Sun et al54 showed that HULC was significantly upregulated in OS tissues and cell lines compared with normal controls. And the tumors in patients with dramatically expressed HULC often show more aggressive behavior and/or metastatic potential.54 Sun et al54 revealed that the proliferation, migration, and invasion capacity impairment in OS cell lines resulted in part from inhibition of HULC using small interfering RNA (siRNA). Moreover, they also reported that HULC level was correlated with clinical stage, distant metastasis, prognosis, and survival rates in patients with OS, in terms of both overall and event-free survival.54 To further study the relationship between HULC expression and clinicopathological characteristics of patients with OS, a larger sample size is needed.12

It has been verified that HULC could be a potential prognostic biomarker in OS.12 Sun et al54 further confirmed that HULC may be implicated in early prognosis and could act as a therapeutic target in patients with OS. These results highlight the critical and novel role of HULC in OS.

Other human cancers

Diffuse large B-cell lymphoma (DLBCL) is the most common subtype of lymphoma.55 Peng et al13 demonstrated that HULC was remarkably overexpressed in both DLBCL tissues and cell lines, and HULC expression was closely associated with DLBCL characteristics, such as Ann Arbor stages, B symptoms, CHOP-like (cyclophosphamide, doxorubicin, vincristine, and prednisone) treatment, rituximab treatment, and international prognostic index (IPI). Furthermore, a large number of samples from the long-term follow-ups indicated that HULC can be considered as an independent diagnostic and prognostic marker in patients with DLBCL.13 Additionally, HULC depletion could significantly inhibit cell proliferation and promote apoptosis by repressing cyclin D1 and Bcl-2 in DLBCL cells, and targeting HULC may be a potential gene therapy for patients with DLBCL.13

Glioma accounts for ~80% of primary malignant brain tumors and exhibits exceptionally high morbidity and mortality.56 It has been documented that HULC, vascular endothelial growth factor (VEGF), and endothelial cell-specific molecule 1 (ESM-1) expression, as well as microvessel density, are positively correlated with grade dependency in tissues from glioma patients. They further discovered that HULC could act as an oncogene in gliomas, and its depletion impairs glioma cell proliferation, adhesion, migration, invasion, and angiogenesis induced by ESM-1 through cell cycle alteration, which leads to angiogenesis suppression.57 Moreover, ESM-1 involvement of the phosphatidylinositol 3 kinase/protein kinase B/mechanistic target of rapamycin signaling pathway can induce anoikis and blocked the cell cycle progression at G1/S phase in glioma, altering the expressions of tumor-related genes.57 These findings implied that HULC could promote pro-angiogenesis activity and serve as a potential therapeutic target in glioma treatment.57

In summary, aberrant expression of HULC plays important roles in the progression of DLBCL and glioma, and there is an urgent need to develop novel therapeutic modalities that specifically and sensitively target the pathogenesis of these lethal malignancies.

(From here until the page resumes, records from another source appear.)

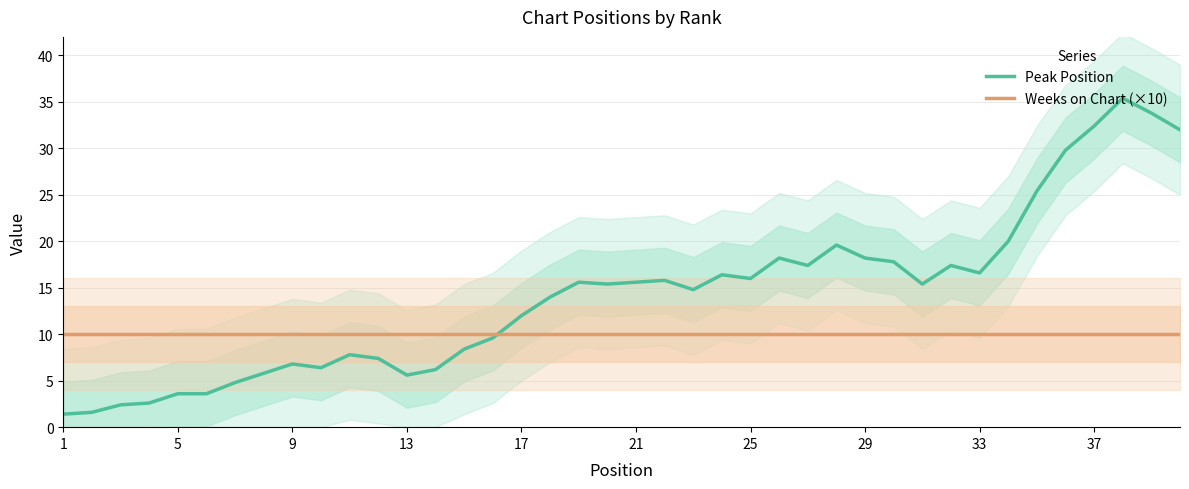

Does the chart have visible grid lines?

Yes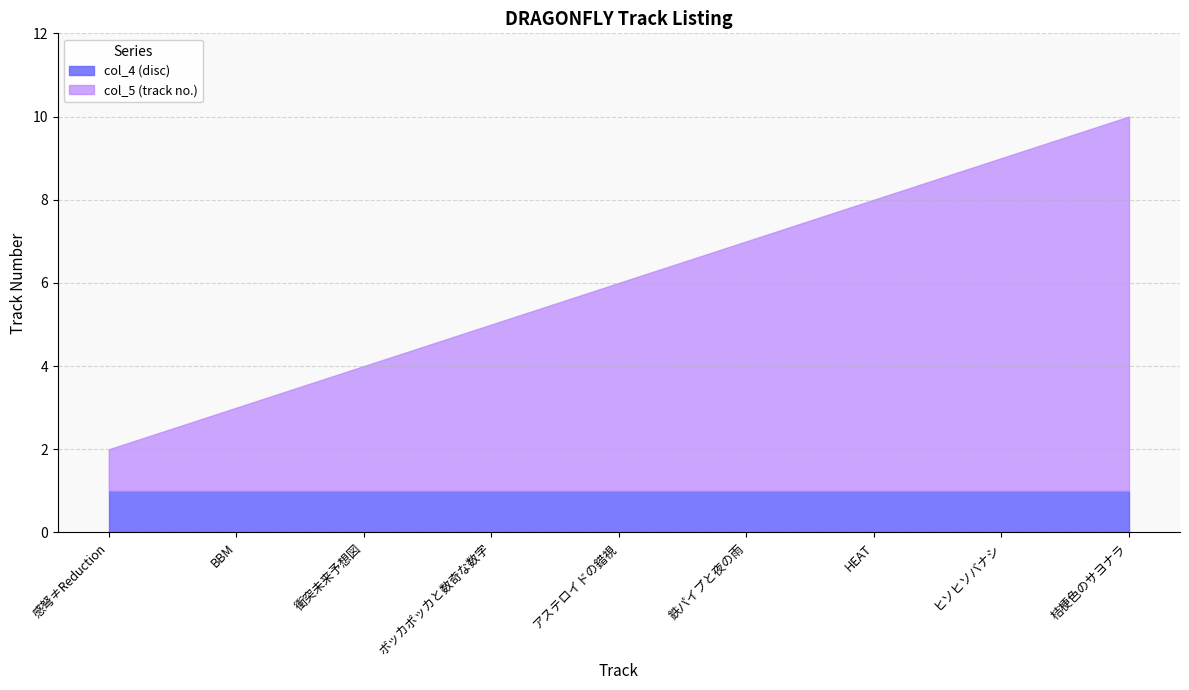

What are all the series names shown in the legend?

col_4 (disc), col_5 (track no.)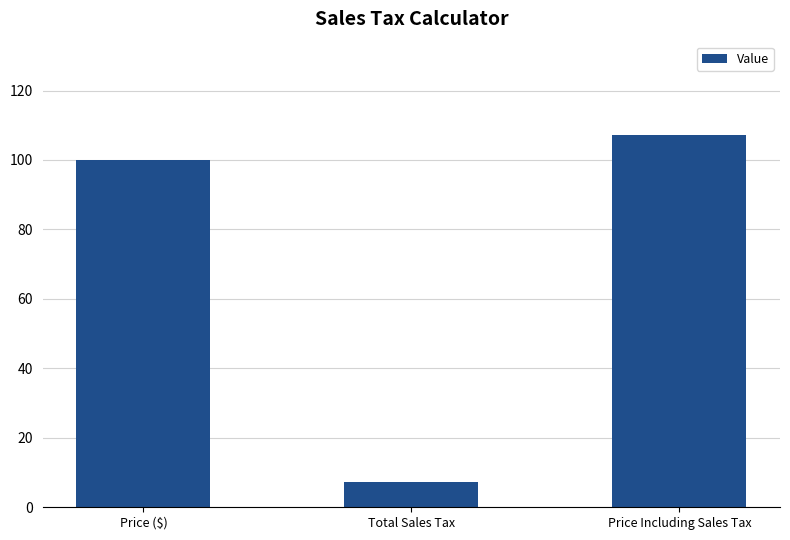

Is it true that the value at Total Sales Tax is 7.2?

True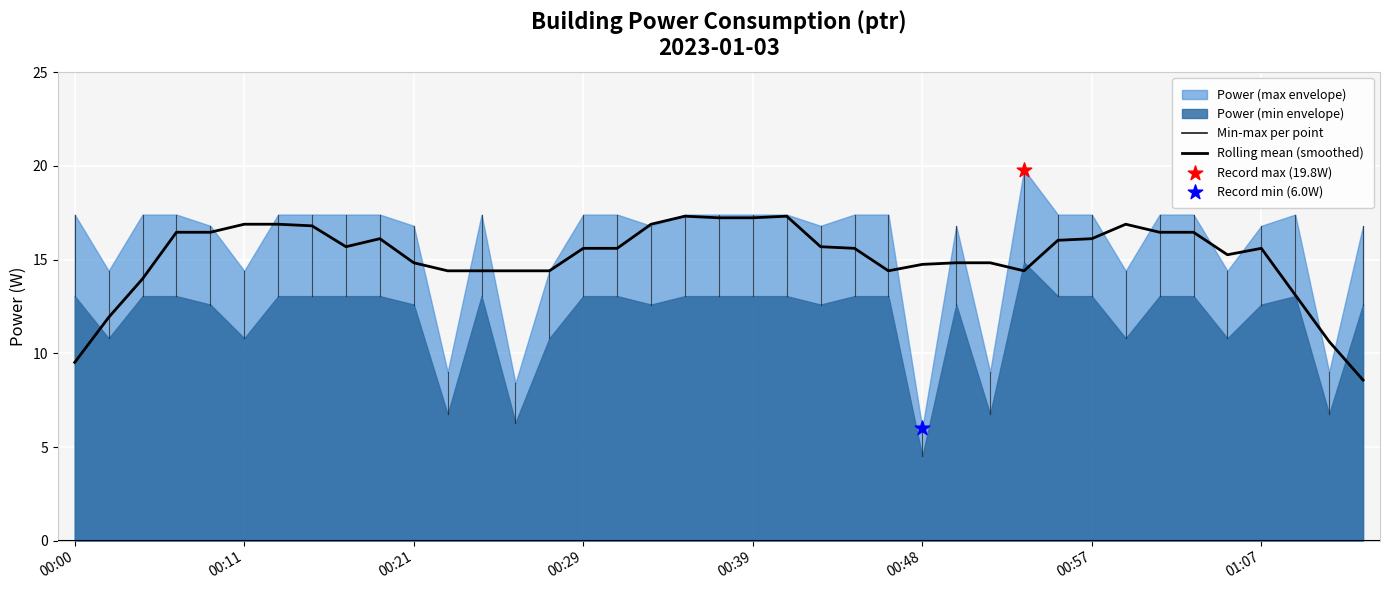

Which has a higher value, 27 or 34?

34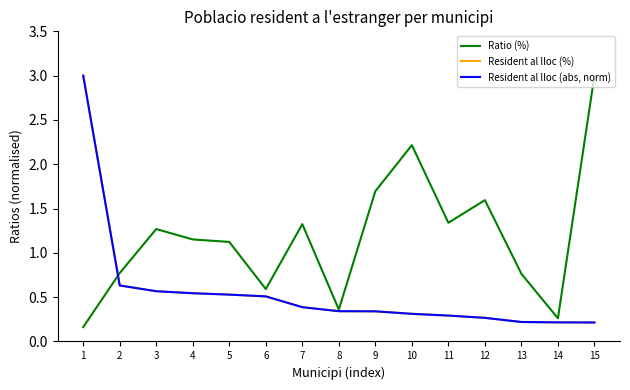

What is the difference between the maximum and second lowest values in the Resident al lloc (abs, norm) series?

2.8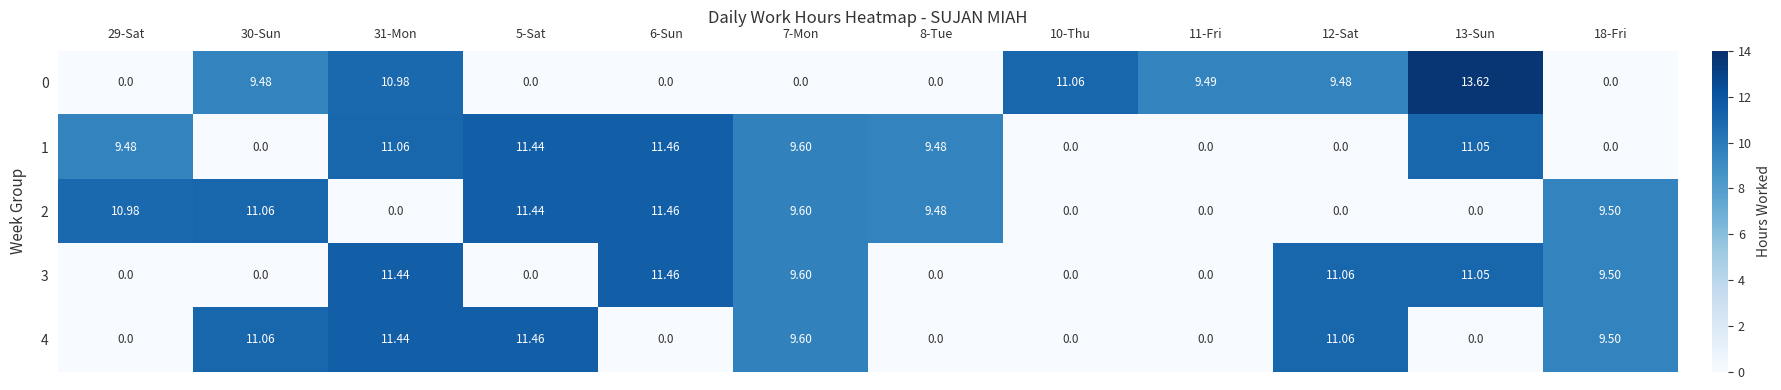

At 31-Mon, list the series in order from smallest to largest.

2, 0, 1, 3, 4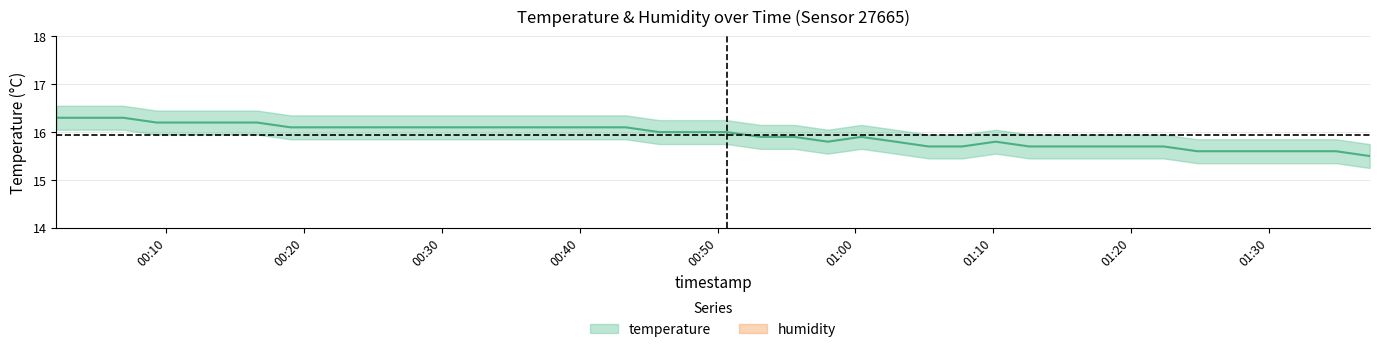

The chart shows a value of 24.2 at 2023-07-30T00:53:07. True or false?

False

Concluding remarks and future perspectives

Dysregulation of lncRNAs is correlated with various cancers. Diagnostic biomarkers and therapeutic targets are essential for early diagnosis and treatment. The rapid development of next-generation sequencing and high-resolution microarray techniques can help to identify the expression and role of lncRNAs in malignancies. HULC involvement has been identified in many cancers, mediating cancer cell proliferation, apoptosis, invasion, and metastasis. Importantly, HULC possesses tremendous diagnostic and therapeutic potential in many cancers.

Although HULC has been characterized, the underlying mechanisms contributing to cancer progression remain unclear. Further investigations of HULC can bring novel insights into the diagnosis and treatment of cancer, and more efforts should be devoted to the development of HULC-based treatment. However, its clinical implications in cancer prevention and treatment still have a long way to go.